Kristen Thomas

Personal information
- Born: July 1, 1993 (age 32)
- Home town: Philadelphia, Pennsylvania, U.S.
- Education: John W. Hallahan Girls High School University of Central Florida
- Rugby player
- Height: 5 ft 8 in (173 cm)
- Weight: 156 lb (71 kg)

Rugby union career
- Position(s): Center (XV), Hooker (7s), Wing (7s)

International career
- Years: Team / Apps / (Points)
- 2017: United States / 7

National sevens team
- Years: Team /  / Comps
- 2015: United States
- Medal record
Women's rugby sevens
Representing United States
Olympic Games
| Bronze medal – third place | 2024 Paris | Team competition |
Pan American Games
| Silver medal – second place | 2015 Toronto | Team competition |

= Kristen Thomas =

American rugby union player

Kristen Thomas (born July 1, 1993) is an American rugby sevens player.
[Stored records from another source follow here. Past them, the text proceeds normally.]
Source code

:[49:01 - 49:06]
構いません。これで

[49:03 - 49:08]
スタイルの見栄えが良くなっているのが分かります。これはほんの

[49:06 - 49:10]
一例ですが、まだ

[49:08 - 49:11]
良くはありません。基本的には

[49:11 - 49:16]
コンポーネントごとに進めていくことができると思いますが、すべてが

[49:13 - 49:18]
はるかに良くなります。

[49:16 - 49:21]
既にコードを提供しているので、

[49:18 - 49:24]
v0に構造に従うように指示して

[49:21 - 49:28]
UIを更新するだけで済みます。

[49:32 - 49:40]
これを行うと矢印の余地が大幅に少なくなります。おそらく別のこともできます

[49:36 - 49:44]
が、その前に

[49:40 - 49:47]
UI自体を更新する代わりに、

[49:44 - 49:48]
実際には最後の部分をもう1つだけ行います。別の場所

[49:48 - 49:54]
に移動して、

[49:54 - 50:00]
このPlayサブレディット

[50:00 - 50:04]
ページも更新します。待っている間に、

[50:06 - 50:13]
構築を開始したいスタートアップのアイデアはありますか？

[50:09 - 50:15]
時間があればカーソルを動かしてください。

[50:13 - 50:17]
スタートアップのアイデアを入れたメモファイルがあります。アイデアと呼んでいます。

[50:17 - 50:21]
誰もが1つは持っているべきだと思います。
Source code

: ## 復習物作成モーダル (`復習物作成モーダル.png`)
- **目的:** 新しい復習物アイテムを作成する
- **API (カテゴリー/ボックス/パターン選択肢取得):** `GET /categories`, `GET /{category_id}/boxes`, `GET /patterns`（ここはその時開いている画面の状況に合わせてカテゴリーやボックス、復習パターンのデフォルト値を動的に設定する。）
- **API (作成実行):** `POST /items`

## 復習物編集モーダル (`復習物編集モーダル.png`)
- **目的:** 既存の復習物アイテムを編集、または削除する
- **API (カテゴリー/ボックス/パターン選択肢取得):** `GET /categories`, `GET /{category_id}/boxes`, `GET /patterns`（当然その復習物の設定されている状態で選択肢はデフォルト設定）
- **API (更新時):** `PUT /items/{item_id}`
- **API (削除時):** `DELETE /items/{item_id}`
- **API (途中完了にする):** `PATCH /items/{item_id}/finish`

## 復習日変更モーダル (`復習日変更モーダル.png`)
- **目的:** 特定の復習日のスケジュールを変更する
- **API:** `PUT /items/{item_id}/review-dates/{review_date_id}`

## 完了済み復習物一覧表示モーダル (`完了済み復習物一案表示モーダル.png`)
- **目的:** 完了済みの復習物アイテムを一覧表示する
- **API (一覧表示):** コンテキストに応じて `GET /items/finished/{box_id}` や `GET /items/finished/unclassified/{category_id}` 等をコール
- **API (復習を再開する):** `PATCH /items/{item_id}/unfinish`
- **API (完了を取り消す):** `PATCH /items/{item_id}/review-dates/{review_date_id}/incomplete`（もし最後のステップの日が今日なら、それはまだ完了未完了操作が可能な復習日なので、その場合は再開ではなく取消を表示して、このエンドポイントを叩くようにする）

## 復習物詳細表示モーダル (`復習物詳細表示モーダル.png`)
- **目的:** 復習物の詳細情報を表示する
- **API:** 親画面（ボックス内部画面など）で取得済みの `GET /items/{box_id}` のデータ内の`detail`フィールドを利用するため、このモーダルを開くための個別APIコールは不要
She competed at the 2020 Summer Olympics.

== Early life ==
Thomas participated in track and field and basketball in high school. She began her rugby career as a freshman at the University of Central Florida. She is openly lesbian.

== Career ==
Thomas made her debut for the United States sevens team at the 2015 São Paulo Women's Sevens. She won a silver medal at the 2015 Pan American Games as a member of the United States women's national rugby sevens team.

Thomas missed out on selection for the 2016 Summer Olympics squad due to an injury she sustained at the 2016 France Women's Sevens. She was named in the Eagles 2017 Women's Rugby World Cup squad.

Thomas was selected to represent the United States at the 2022 Rugby World Cup Sevens in Cape Town.